(EXTRACTED ENTRIES):
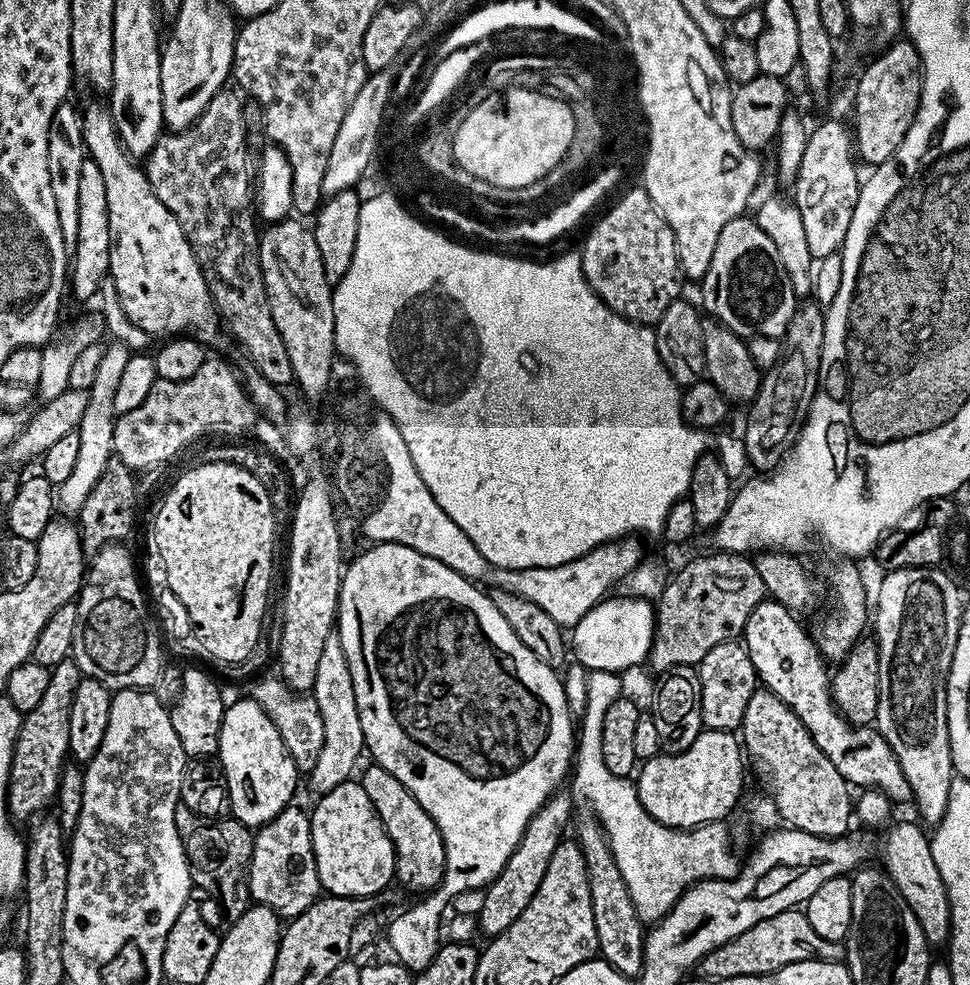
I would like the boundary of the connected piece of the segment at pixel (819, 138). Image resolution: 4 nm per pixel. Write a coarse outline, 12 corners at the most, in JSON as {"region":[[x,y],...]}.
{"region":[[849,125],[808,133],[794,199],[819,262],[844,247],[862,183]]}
---
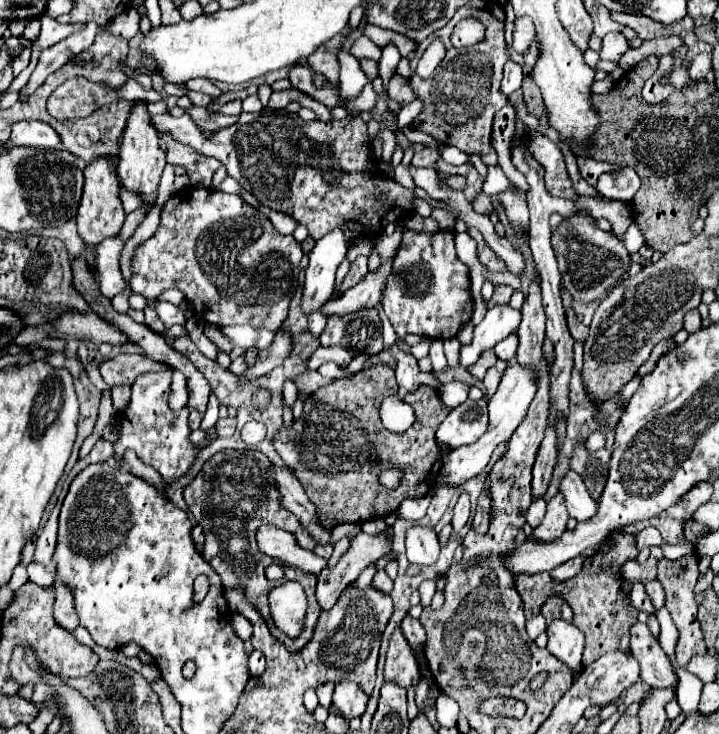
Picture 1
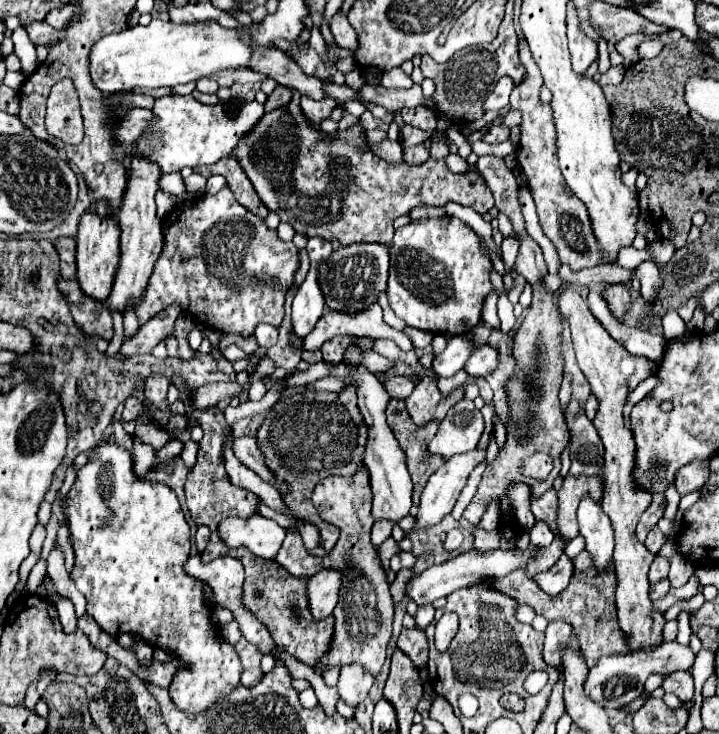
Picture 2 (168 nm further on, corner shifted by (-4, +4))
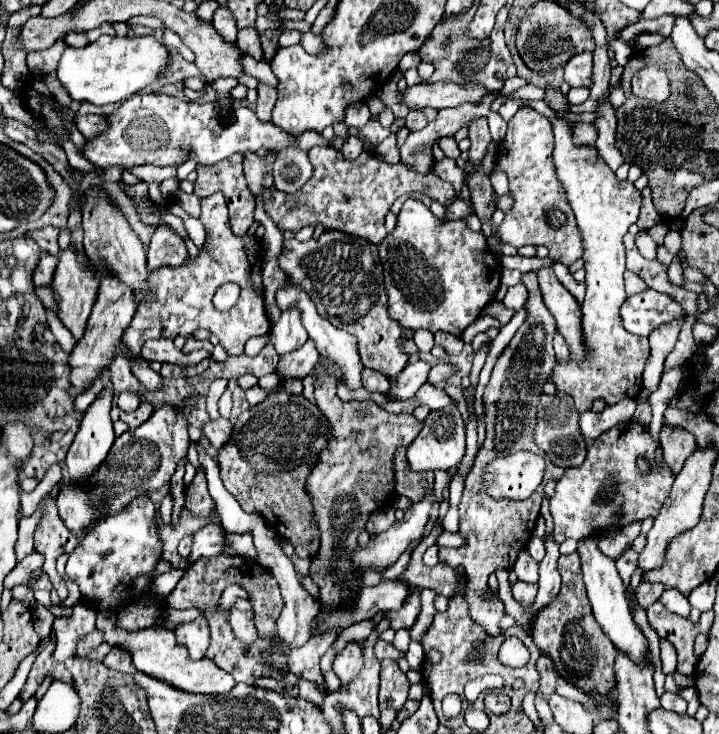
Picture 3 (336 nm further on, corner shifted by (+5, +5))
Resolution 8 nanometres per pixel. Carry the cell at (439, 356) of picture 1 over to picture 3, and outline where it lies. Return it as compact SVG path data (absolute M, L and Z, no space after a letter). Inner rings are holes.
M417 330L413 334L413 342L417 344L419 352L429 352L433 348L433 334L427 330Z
---
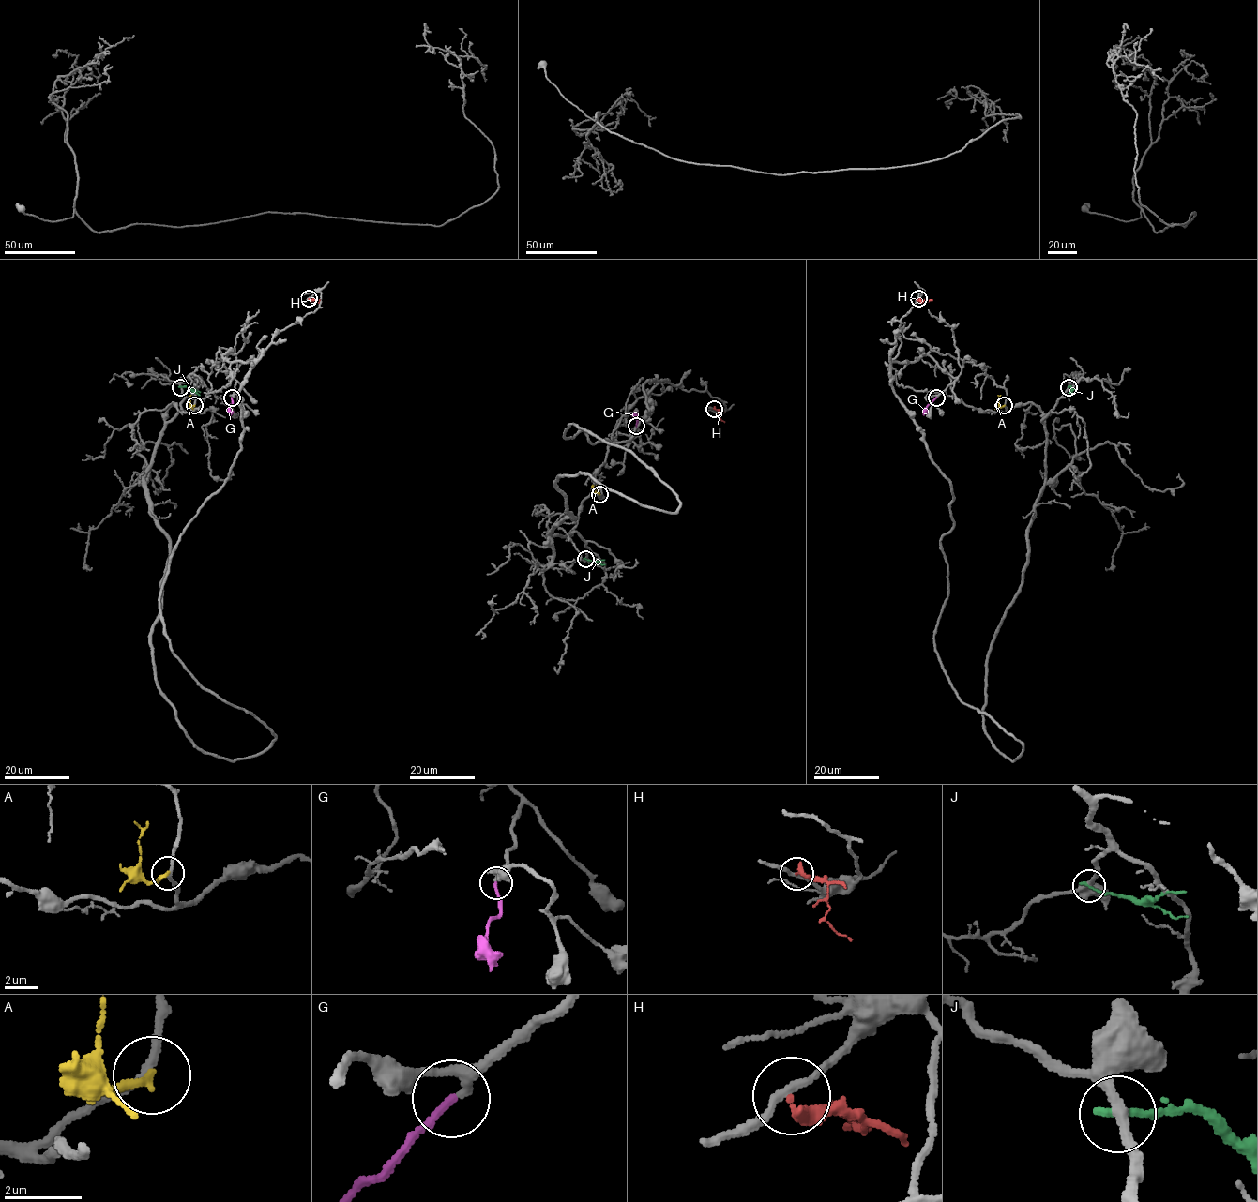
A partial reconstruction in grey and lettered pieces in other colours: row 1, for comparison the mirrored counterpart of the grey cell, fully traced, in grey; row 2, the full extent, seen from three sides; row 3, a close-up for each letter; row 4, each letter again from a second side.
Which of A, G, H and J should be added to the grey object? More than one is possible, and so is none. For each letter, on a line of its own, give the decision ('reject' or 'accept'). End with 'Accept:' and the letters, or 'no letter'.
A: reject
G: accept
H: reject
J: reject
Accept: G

(PROBLEM TO SOLVE):
Look over the listing. Pull out every line with the string "further" in it.

(OUTPUT FOR THIS EXERCISE):
Picture 2 (168 nm further on, corner shifted by (-4, +4))
Picture 3 (336 nm further on, corner shifted by (+5, +5))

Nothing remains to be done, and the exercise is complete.